Al-Lataminah and its vicinity contain several caves, many of which had been used as homes for the village's residents. On the eve of the civil war, the use of modern housing had prevailed, but a few families continued to live in the caves. During the course of the war, most of residents were displaced.

==History==
Al-Lataminah was inhabited during the Stone Age and excavations by teams from the Arab world, the United States, France and the Netherlands have been held at the site. One such excavation was held in 1965 and several artifacts were uncovered.

===Ottoman era===
When Swiss traveler Johann Ludwig Burckhardt visited the region in the early 19th century, during Ottoman rule, al-Lataminah was described as the "principal village" of Sanjak Hama. During this period the village was part of the Sanjak (District) of Hama and in late 1829, it consisted of 84 faddan, larger than any other village in the district except for Taldou. It paid 8,250 qirsh in taxes, the highest rate of the revenue-producing (hasil) villages in the district. In 1838, it had a predominantly Sunni Muslim population. Towards the end of Egyptian Khedivate rule (1832–1841), in 1840, al-Lataminah was a large village that paid a moderate tax rate of 700 qirsh, as result of a tax decrease for rural villages at the expense of urban towns.

===Ongoing Syrian civil war===
The Syrian state media reported that on 9 March 2012, al-Lataminah's mayor was kidnapped from his home by anti-government fighters. His car had been stolen earlier on 30 September 2011. On 7 April 2012 secret United Nations monitors reported that dozens of residents were killed when the village was shelled by government forces, days before a truce was to be established. The fatality count ranged from 24 to 27 and activists reported that the shelling was part of an attempt by security forces to raid the town after two days of clashes with defectors from the Syrian Army.

In September 2012 Al Jazeera English classified al-Lataminah as a "rebel village". A girl was reportedly killed and several more people were injured as a result of shelling by government forces on 12 September. In a mid-December 2012 rebel offensive against government-held positions in the Hama Governorate, al-Lataminah was captured by opposition forces along with a string of several other villages.

Gas attacks were reported as occurring in Al-Lataminah in October 2016. Additional attacks occurred on 24 and 25 March in 2017. They were substantially confirmed a year later by the Organisation for the Prohibition of Chemical Weapons (OPCW) as having been a sarin gas attack, and a chlorine gas attack, respectively. Another sarin gas attack occurred on 30 March 2017. On April 8, 2020, the OPCW issued a report determining that the Syrian Air Force was the perpetrator of these chemical weapon attacks.
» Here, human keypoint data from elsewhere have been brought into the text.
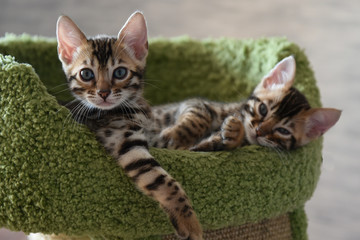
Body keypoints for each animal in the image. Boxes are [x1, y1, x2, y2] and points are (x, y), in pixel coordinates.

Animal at [28, 11, 202, 240]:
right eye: (86, 74)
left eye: (120, 73)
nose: (103, 93)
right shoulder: (125, 142)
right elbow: (163, 181)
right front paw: (189, 221)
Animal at [148, 55, 342, 151]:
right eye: (263, 109)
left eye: (283, 131)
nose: (258, 131)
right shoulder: (194, 103)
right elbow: (199, 117)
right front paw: (177, 135)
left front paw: (234, 133)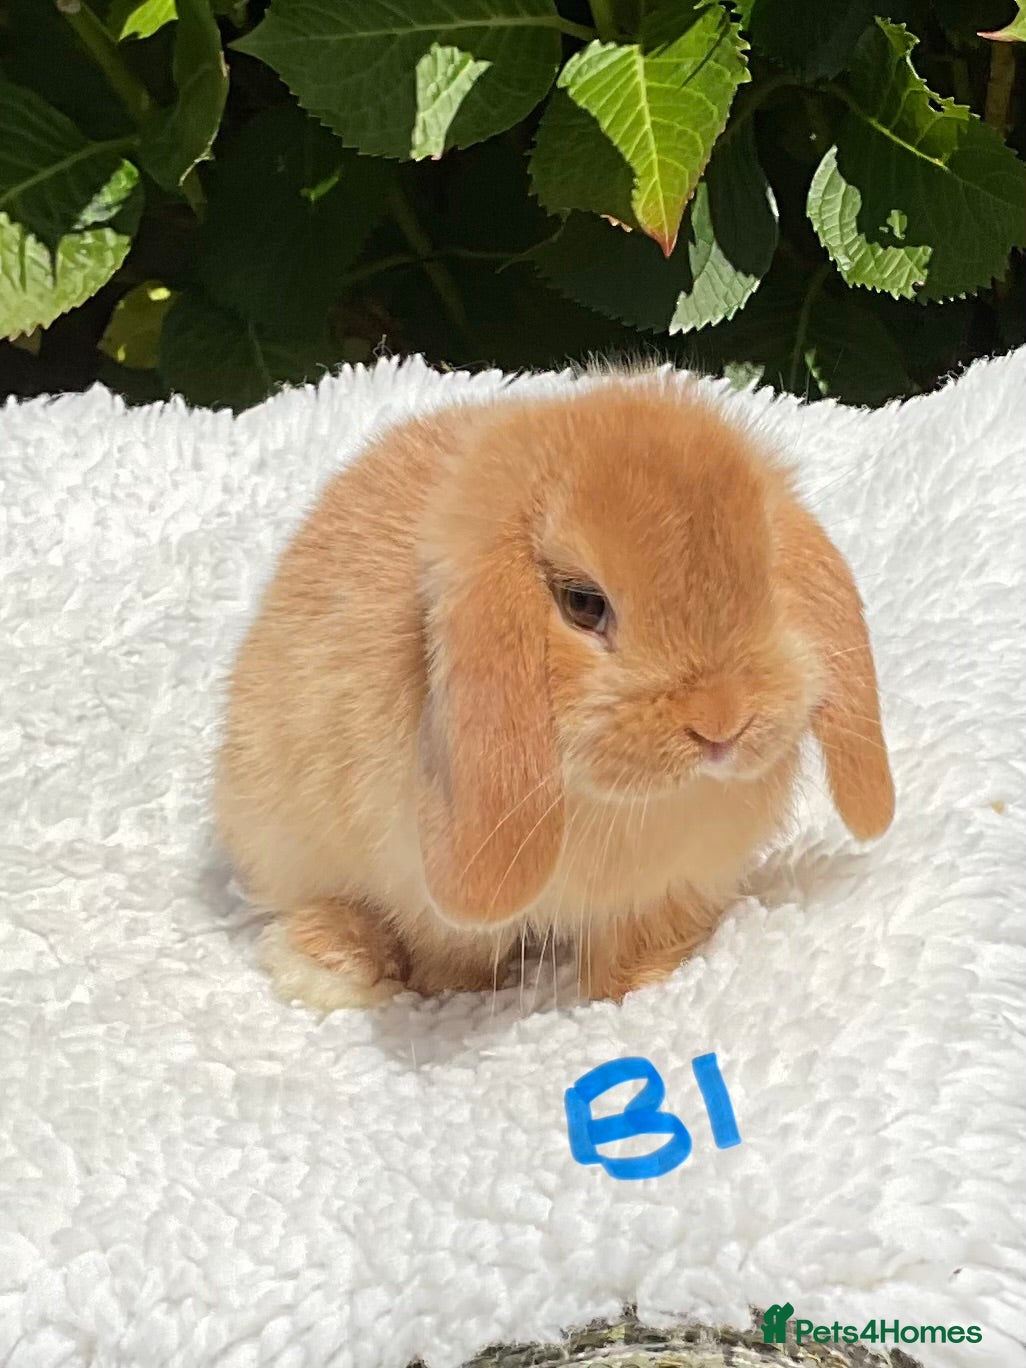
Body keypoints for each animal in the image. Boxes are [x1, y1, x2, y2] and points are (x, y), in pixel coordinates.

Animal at [213, 375, 895, 1011]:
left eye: (766, 575)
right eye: (583, 604)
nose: (721, 722)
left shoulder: (670, 889)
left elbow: (638, 948)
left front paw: (640, 989)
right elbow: (449, 953)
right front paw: (455, 993)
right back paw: (330, 963)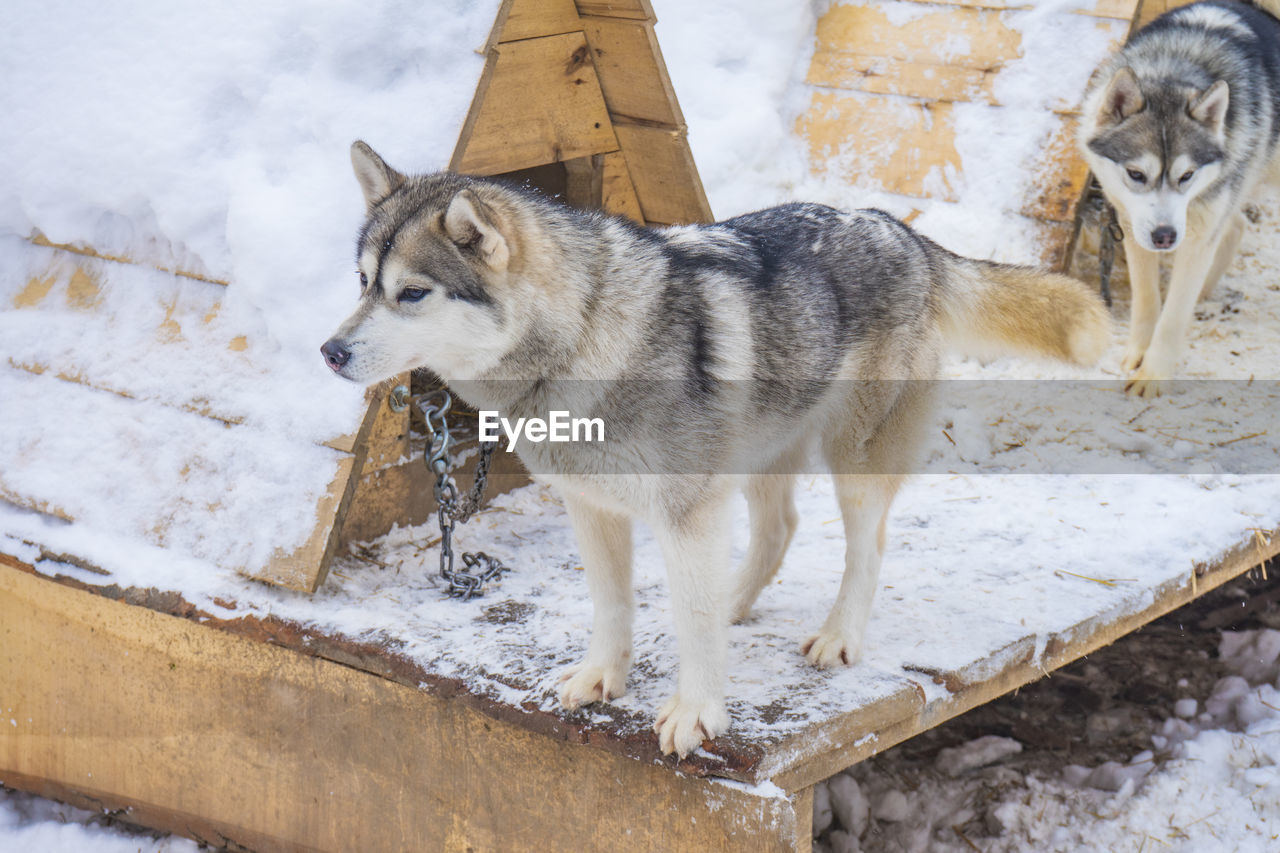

From 2017, the city was situated in the southernmost sector of rebel-held territory (sometimes called the Idlib pocket although Al-Lataminah is part of Hama Governate). As a result, the city was exposed to attacks by the Syrian Arab Armed Forces from three directions, and suffered repeated bombardments and Russian airstrikes despite the cease-fire arrangements supposedly provided by the 2016 Astana accord.

On 20 August 2019, the Syrian Observatory for Human Rights reported that the rebel and Islamist factions including jihadist groups like Hayat Tahrir al-Sham (HTS) had withdrawn from Lataminah in north Hama province amid a military operation by Syrian government forces.

On 30 November 2024, HTS rebels recaptured the city from the Syrian Army during the Hama offensive.